Second Normal Form (2NF)

Must be in 1NF, and every non-key column depends on the entire primary key.

Third Normal Form (3NF)

Must be in 2NF, and no non-key column depends on another non-key column.

Violation:

| order_id | customer_id | customer_name | customer_email |

customer_name and customer_email depend on customer_id, not on order_id.
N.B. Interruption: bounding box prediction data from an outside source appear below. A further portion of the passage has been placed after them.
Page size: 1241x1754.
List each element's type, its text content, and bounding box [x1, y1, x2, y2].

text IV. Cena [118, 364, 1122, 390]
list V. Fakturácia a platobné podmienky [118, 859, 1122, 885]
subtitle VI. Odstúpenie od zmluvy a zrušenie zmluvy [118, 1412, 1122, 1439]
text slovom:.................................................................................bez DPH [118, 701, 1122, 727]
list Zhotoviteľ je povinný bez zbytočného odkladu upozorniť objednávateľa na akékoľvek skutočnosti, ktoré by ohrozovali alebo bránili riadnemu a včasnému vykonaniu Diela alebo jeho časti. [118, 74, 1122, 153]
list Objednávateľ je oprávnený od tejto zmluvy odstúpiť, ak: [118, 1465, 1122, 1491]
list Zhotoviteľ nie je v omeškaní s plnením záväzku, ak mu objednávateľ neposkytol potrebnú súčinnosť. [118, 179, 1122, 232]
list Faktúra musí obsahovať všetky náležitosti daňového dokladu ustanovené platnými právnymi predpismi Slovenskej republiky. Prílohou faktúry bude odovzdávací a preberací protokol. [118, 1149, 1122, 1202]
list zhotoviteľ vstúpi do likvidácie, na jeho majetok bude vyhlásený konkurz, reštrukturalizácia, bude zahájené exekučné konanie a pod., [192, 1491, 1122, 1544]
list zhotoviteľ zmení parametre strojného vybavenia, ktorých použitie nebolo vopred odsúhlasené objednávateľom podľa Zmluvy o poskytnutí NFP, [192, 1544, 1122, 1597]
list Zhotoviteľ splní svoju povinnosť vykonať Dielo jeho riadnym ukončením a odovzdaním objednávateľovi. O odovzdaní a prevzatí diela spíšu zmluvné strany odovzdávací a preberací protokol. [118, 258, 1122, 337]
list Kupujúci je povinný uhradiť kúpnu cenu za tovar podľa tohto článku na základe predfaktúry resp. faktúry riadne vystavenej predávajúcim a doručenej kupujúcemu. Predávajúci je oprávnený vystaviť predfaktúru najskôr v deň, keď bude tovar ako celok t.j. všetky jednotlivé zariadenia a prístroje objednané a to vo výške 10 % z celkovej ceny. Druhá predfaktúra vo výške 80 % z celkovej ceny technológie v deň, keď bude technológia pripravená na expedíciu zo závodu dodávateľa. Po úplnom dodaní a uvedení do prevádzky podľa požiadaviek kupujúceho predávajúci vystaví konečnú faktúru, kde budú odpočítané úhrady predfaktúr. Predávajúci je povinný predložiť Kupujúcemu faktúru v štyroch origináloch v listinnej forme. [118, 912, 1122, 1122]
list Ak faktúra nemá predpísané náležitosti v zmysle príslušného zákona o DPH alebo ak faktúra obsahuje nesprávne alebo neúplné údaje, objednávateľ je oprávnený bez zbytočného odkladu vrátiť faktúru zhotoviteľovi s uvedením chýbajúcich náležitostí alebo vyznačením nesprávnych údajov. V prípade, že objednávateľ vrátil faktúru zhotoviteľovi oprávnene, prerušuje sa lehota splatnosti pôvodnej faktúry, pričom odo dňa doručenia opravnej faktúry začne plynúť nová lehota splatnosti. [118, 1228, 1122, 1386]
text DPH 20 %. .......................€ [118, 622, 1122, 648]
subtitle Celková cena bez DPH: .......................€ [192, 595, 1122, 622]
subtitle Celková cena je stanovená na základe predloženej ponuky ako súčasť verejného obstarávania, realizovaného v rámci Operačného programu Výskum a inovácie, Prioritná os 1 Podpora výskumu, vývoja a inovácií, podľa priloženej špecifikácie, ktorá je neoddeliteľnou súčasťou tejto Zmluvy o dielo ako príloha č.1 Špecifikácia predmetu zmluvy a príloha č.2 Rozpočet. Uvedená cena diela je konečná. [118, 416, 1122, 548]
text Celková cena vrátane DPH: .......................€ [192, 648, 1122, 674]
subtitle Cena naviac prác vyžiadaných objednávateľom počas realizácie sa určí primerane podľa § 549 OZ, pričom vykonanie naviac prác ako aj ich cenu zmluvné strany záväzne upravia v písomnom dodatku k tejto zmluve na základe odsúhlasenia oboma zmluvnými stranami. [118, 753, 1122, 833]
Move them to a customers table.

When to Denormalize

Sometimes breaking normalization rules improves performance:

  • Read-heavy applications — duplicate data to avoid expensive JOINs
  • Reporting dashboards — pre-compute aggregates into summary tables
  • Caching layers — store computed values to reduce query load

Always start normalized and denormalize only when you have a measured performance problem.

Practical Exercise

Design an e-commerce database:

CREATE TABLE customers (
  id INTEGER PRIMARY KEY AUTOINCREMENT,
  name TEXT NOT NULL,
  email TEXT UNIQUE NOT NULL,
  created_at DATETIME DEFAULT CURRENT_TIMESTAMP
);

CREATE TABLE categories (
  id INTEGER PRIMARY KEY AUTOINCREMENT,
  name TEXT UNIQUE NOT NULL,
  parent_id INTEGER,
  FOREIGN KEY (parent_id) REFERENCES categories(id)
);

CREATE TABLE products (
  id INTEGER PRIMARY KEY AUTOINCREMENT,
  name TEXT NOT NULL,
  description TEXT,
  price REAL NOT NULL CHECK (price > 0),
  stock INTEGER NOT NULL DEFAULT 0,
  category_id INTEGER,
  FOREIGN KEY (category_id) REFERENCES categories(id)
);

CREATE TABLE orders (
  id INTEGER PRIMARY KEY AUTOINCREMENT,
  customer_id INTEGER NOT NULL,
  status TEXT NOT NULL DEFAULT 'pending'
    CHECK (status IN ('pending', 'processing', 'shipped', 'delivered', 'cancelled')),
  total REAL NOT NULL,
  ordered_at DATETIME DEFAULT CURRENT_TIMESTAMP,
  FOREIGN KEY (customer_id) REFERENCES customers(id)
);

CREATE TABLE order_items (
  id INTEGER PRIMARY KEY AUTOINCREMENT,
  order_id INTEGER NOT NULL,
  product_id INTEGER NOT NULL,
  quantity INTEGER NOT NULL CHECK (quantity > 0),
  unit_price REAL NOT NULL,
  FOREIGN KEY (order_id) REFERENCES orders(id) ON DELETE CASCADE,
  FOREIGN KEY (product_id) REFERENCES products(id)
);

-- Useful indexes
CREATE INDEX idx_orders_customer ON orders(customer_id);
CREATE INDEX idx_order_items_order ON order_items(order_id);
CREATE INDEX idx_products_category ON products(category_id);

Query the schema:

-- Customer order history with totals
SELECT
  c.name AS customer,
  COUNT(DISTINCT o.id) AS order_count,
  SUM(o.total) AS lifetime_value
FROM customers c
JOIN orders o ON c.id = o.customer_id
WHERE o.status != 'cancelled'
GROUP BY c.id
ORDER BY lifetime_value DESC;

Key Takeaways

  • Identify entities, attributes, and relationships before writing any SQL.
  • Use junction tables for many-to-many relationships — they can hold additional metadata.
  • JOINs combine related tables; INNER JOIN returns only matches, LEFT JOIN returns all from the left side.
  • Cascade actions define behavior when parent rows are deleted or updated.
  • Start with a normalized schema and denormalize only when performance requires it.